By Neha Arora
NEW DELHI (Reuters) – About 3,000 police will be deployed to enforce a week-long curfew and lockdown in the central Indian city of Nagpur from Monday after a 60% jump in coronavirus cases there, officials said.
The commercial and logistics hub in Maharashtra state will be the first Indian city to go back into a wholesale lockdown since authorities lifted nationwide curbs in June last year.
Officers will be watching traffic to stop unnecessary journeys and checking that most offices and shops, apart from groceries and pharmacies, stay closed, Nagpur police commissioner Amitesh Kumar said.
“It’s a curfew except for the essential services.
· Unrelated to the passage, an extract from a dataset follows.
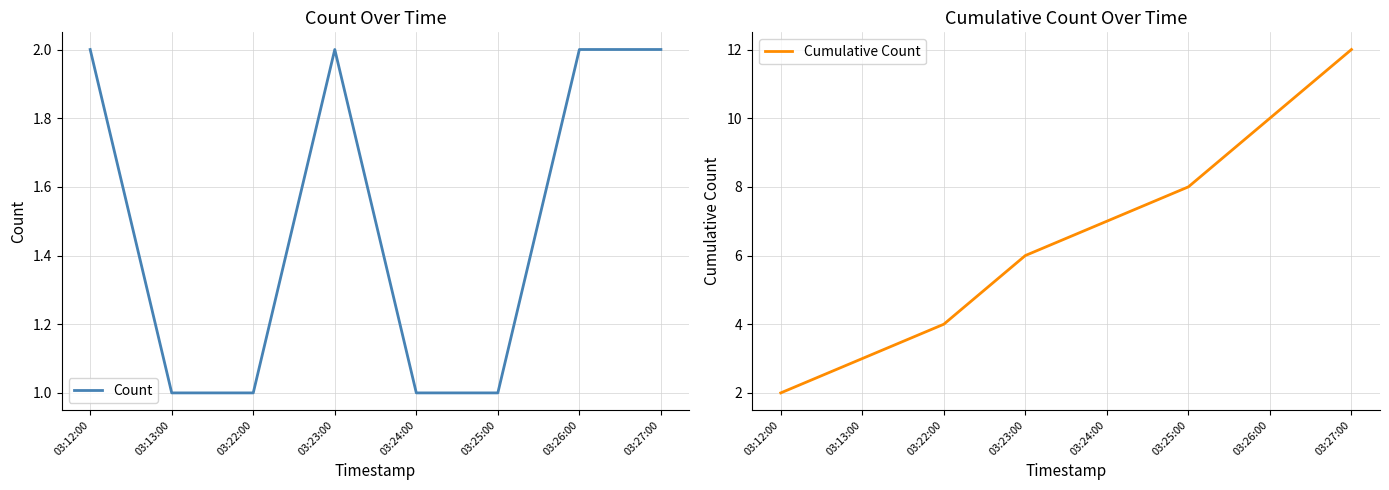

At which category is the sum across all series the highest?

03:27:00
Hospital and medical shops will be functioning and people going for vaccination will be facilitated,” he told Reuters.
The medical superintendent at Nagpur’s Government Medical College & Hospital said infections in the city had risen 60% over the last two weeks to around 13,000, among the highest in Maharashtra.
“There is an increase in social gatherings, and people not following norms related to sanitisation, masks and physical distancing,” Avinash V. Gawande added.
India’s overall case load has climbed to 11.3 million, second only to the United States.
A total of 23,285 new coronavirus cases were reported across the country in the last 24 hours, the health ministry said on Friday – the highest daily rise since Dec. 24, according to a Reuters tally.
Deaths rose by 117 to reach 158,306. Fatalities have been rising by a daily average of roughly 100 since early February.
The government has been driving a nationwide immunisation campaign aiming to vaccinate a fifth of the country’s 1.3 billion people by August.
Maharashtra, which also includes the financial capital Mumbai, has around 2.27 million cases – the highest of any state in India.
Medics say there has also been a steady rise in cases in the capital New Delhi over the past two weeks, likely due to increased travel and slackened hygiene measures.